- _Assigned task_
List every line in this data where the string "Album" occurs.

Collected data:
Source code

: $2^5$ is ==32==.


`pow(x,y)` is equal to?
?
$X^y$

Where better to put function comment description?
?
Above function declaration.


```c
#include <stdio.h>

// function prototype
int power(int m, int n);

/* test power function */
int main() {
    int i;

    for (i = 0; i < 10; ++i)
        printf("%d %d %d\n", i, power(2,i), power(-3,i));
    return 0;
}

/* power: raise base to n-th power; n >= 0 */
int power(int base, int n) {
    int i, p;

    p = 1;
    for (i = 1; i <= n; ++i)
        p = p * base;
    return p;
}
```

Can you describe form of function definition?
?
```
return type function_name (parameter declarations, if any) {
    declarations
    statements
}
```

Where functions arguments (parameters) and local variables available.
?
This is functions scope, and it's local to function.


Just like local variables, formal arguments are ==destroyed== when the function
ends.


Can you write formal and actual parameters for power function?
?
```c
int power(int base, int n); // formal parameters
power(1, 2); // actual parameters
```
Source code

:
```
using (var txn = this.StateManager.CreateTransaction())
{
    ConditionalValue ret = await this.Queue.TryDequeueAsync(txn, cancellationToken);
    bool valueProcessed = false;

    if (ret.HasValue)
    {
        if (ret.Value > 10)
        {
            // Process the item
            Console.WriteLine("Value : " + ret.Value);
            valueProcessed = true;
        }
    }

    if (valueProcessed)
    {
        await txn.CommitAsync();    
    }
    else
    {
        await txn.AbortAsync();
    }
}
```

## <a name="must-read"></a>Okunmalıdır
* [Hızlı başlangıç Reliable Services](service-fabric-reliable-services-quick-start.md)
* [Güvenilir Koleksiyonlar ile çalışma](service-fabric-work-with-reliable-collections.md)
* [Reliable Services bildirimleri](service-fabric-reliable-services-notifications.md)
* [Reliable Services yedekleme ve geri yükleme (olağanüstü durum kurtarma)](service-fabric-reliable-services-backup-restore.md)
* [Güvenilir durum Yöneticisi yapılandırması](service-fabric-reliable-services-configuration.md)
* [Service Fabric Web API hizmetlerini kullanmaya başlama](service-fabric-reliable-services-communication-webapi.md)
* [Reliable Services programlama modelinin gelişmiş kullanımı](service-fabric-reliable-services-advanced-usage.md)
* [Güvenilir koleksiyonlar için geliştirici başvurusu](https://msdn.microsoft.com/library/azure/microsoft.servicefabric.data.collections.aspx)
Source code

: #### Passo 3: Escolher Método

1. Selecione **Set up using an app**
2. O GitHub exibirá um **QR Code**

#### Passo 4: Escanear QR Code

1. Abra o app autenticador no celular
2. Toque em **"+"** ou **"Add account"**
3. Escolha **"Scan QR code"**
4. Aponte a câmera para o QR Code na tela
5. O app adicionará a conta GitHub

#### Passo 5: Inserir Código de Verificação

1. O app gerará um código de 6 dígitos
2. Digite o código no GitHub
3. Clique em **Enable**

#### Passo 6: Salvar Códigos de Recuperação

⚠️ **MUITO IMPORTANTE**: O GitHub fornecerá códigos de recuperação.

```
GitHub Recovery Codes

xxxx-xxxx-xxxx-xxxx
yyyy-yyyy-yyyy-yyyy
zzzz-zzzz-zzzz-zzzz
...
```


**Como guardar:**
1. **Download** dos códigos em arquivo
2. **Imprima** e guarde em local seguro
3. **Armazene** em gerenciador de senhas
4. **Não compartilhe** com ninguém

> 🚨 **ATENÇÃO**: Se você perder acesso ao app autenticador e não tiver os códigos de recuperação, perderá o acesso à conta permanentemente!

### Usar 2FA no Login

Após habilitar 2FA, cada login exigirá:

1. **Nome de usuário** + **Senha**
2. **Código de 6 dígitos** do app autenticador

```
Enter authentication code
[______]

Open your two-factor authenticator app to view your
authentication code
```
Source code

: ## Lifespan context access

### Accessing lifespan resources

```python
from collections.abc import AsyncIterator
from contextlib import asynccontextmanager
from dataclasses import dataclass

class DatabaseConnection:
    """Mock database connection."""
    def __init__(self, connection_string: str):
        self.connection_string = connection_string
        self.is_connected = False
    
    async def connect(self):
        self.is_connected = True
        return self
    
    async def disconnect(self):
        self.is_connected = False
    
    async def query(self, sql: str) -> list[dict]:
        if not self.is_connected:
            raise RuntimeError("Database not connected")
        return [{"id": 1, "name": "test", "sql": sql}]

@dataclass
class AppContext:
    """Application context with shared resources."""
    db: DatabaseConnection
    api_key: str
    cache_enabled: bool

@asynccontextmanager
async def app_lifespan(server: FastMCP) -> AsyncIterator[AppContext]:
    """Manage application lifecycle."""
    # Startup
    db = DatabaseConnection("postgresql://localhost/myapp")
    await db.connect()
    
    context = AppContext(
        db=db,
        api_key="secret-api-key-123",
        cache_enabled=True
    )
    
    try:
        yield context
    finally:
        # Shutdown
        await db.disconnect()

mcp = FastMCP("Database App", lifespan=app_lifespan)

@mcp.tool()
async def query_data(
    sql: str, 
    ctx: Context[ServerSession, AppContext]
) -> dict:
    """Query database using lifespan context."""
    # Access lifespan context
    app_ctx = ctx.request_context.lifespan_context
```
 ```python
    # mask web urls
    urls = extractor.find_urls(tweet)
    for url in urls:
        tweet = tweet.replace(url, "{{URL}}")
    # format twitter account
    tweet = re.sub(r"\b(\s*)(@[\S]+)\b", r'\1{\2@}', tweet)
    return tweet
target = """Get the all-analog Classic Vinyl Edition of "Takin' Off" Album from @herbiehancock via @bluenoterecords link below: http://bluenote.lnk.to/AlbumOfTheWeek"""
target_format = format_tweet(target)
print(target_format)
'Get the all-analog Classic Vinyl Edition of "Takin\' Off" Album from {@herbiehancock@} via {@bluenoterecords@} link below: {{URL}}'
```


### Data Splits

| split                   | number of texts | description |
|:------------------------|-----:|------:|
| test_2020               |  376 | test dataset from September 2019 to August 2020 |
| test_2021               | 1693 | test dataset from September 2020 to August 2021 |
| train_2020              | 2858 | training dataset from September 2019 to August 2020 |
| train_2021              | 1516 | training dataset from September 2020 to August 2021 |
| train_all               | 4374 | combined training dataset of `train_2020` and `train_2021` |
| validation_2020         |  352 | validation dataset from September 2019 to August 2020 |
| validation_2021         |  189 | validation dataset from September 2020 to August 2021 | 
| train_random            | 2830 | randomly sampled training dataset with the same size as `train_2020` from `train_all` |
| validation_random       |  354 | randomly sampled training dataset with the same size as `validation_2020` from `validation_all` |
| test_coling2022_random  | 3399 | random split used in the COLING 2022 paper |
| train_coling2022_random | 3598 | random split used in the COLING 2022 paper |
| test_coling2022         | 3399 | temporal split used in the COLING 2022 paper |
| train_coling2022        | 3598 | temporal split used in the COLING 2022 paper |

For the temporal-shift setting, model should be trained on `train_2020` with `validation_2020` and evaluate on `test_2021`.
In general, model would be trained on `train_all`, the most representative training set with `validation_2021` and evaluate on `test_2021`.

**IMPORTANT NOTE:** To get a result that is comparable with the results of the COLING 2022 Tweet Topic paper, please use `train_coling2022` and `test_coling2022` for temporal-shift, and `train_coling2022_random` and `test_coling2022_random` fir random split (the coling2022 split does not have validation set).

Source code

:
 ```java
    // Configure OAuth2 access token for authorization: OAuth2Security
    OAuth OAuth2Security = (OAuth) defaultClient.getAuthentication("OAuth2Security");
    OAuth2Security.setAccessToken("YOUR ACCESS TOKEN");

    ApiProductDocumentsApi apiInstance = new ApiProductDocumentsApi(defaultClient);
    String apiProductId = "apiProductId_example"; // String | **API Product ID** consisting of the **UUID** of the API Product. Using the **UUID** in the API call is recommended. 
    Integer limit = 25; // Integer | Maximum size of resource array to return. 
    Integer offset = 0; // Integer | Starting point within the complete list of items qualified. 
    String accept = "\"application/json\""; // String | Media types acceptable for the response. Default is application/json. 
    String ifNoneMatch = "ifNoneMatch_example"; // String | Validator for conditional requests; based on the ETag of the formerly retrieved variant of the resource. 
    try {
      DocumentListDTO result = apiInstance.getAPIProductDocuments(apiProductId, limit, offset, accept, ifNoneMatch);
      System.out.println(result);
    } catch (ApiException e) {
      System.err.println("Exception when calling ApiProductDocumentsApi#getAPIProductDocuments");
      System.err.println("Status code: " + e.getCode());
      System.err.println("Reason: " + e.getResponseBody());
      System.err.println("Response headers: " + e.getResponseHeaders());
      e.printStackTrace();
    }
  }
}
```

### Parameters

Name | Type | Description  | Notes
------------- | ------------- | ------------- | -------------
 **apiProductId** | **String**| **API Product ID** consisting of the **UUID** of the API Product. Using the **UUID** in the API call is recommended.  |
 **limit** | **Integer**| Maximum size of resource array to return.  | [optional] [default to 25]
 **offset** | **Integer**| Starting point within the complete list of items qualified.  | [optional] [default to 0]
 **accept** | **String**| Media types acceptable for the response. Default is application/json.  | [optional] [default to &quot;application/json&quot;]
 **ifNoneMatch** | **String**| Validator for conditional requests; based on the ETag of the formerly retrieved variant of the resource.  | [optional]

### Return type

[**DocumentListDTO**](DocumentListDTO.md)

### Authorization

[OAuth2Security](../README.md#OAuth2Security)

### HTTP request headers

- _Finished exercise_
target = """Get the all-analog Classic Vinyl Edition of "Takin' Off" Album from @herbiehancock via @bluenoterecords link below: http://bluenote.lnk.to/AlbumOfTheWeek"""
'Get the all-analog Classic Vinyl Edition of "Takin\' Off" Album from {@herbiehancock@} via {@bluenoterecords@} link below: {{URL}}'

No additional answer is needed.